Compare past and future periods
From Here, we consider that Q42011 didn’t happen. We are at the end of Q32011. And, we are doing a segmentation using the same conditions as we did in Q42011.
Data prep
# Split the data, keep only data before 2011-10-01
customersQ32011 <- data %>%
filter(InvoiceDate < "2011-10-01") %>%
mutate (purchase_amount = (Quantity * UnitPrice)) %>%
arrange(CustomerID) %>%
group_by(CustomerID,InvoiceDate) %>%
summarise(Sales = sum(purchase_amount)) %>%
mutate(datediff =as.numeric(as.Date("2011-10-02") - InvoiceDate)) %>%
group_by(CustomerID) %>%
summarise(monetary = mean(Sales),
recency = min(datediff),
frequency = n(),
fisrt_purchase = max(datediff))
# Perform segmentation in Q32011
customersQ32011$segment <- "NA"
customersQ32011$segment[which(customersQ32011$recency <= 70)] = "active"
customersQ32011$segment[which(customersQ32011$recency <= 70 & customersQ32011$fisrt_purchase <=30)] = "new active"
customersQ32011$segment[which(customersQ32011$segment == "active" & customersQ32011$monetary >=458)] = "active high value"
customersQ32011$segment[which(customersQ32011$segment == "active" & customersQ32011$monetary < 458)] = "active low value"
customersQ32011$segment[which(customersQ32011$recency <= 162 & customersQ32011$recency > 70)] = "warm"
customersQ32011$segment[which(customersQ32011$segment == "warm" & customersQ32011$monetary > 458)] = "warm high value"
customersQ32011$segment[which(customersQ32011$segment == "warm" & customersQ32011$monetary < 458)] = "warm low value"
customersQ32011$segment[which(customersQ32011$recency <= 253 & customersQ32011$recency > 162)] = "cold"
customersQ32011$segment[which(customersQ32011$recency > 251)] = "inactive"

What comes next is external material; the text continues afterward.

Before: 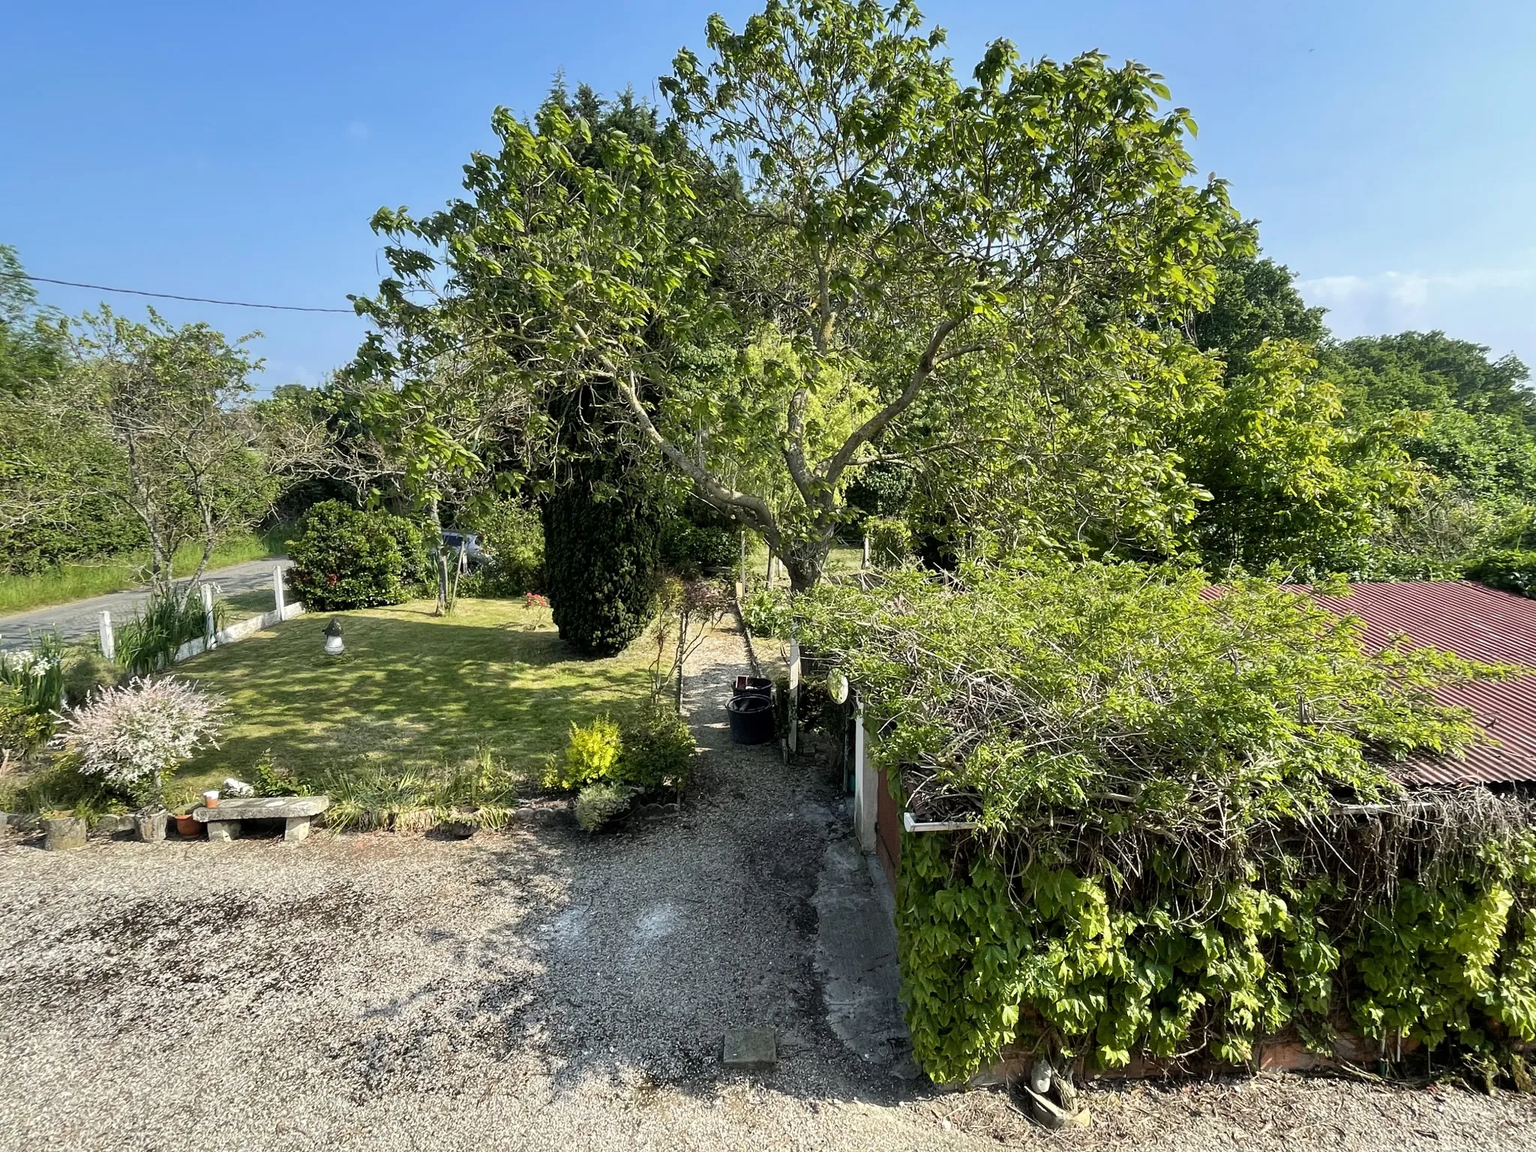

customersQ32011$segment = factor(customersQ32011$segment, levels = c("new active","active high value","active low value","warm high value","warm low value","cold","inactive"))
customersQ32011 %>%
group_by(segment) %>%
summarise(NbCustomer = n(),
Monetary = paste0("£",round(mean(monetary))),
Recency = round(mean(recency)),
Frequency = round(mean(frequency))) %>%
mutate("Percentage" = NbCustomer/sum(NbCustomer)) %>%
mutate(Percentage=paste0(round(Percentage*100),"%"))%>%
select(segment,NbCustomer,Percentage,Monetary,Recency,Frequency)%>%
kbl(caption = "Average profile by segment") %>%
kable_styling()
segment | NbCustomer | Percentage | Monetary | Recency | Frequency |
---|---|---|---|---|---|
new active | 292 | 8% | £492 | 13 | 1 |
active high value | 470 | 13% | £915 | 27 | 6 |
active low value | 1143 | 32% | £266 | 30 | 5 |
warm high value | 175 | 5% | £1147 | 109 | 2 |
warm low value | 695 | 19% | £231 | 112 | 2 |
cold | 587 | 16% | £374 | 204 | 1 |
inactive | 254 | 7% | £596 | 287 | 1 |
data %>%
filter(InvoiceDate > "2011-10-01") %>%
mutate(revenueQ42011=Quantity * UnitPrice) %>%
select(CustomerID,revenueQ42011) %>%
right_join(customersQ32011, by="CustomerID") %>%
group_by(segment) %>%
summarise(rev=paste0("£",sum(revenueQ42011, na.rm = TRUE)))%>%
kbl(caption = "Q42011 revenue generated by Q32011 segment") %>%
kable_styling()
segment | rev |
---|---|
new active | £77145.37 |
active high value | £1116832.21 |
active low value | £558571.19 |
warm high value | £122281.84 |
warm low value | £313854.37 |
cold | £92894.71 |
inactive | £31443.54 |
The table 4 shows the contribution of Q32011 segments in the Q42011 revenue. The Q32011 active high-value customers have contributed the most in the Q42011 revenue while the cold customers have contributed the less. The most important insight from this table is that Q32011 warm customers have contributed about twice more than Q32011 new customers. This insight can be used to prioritise and to target each segment.
Conclusion
In this post, we wanted to show how to perform an RFM segmentation by using a managerial approach. We used recency to slice the online store database. Then we added the monetary value to understand the customer’s behaviours in each segment. Then we compare the past and the actual revenue to know how much revenue can be expected from each cluster in the future periods. And we have found that the eRetail can expect about twice more revenue from warm customers compared to new customers.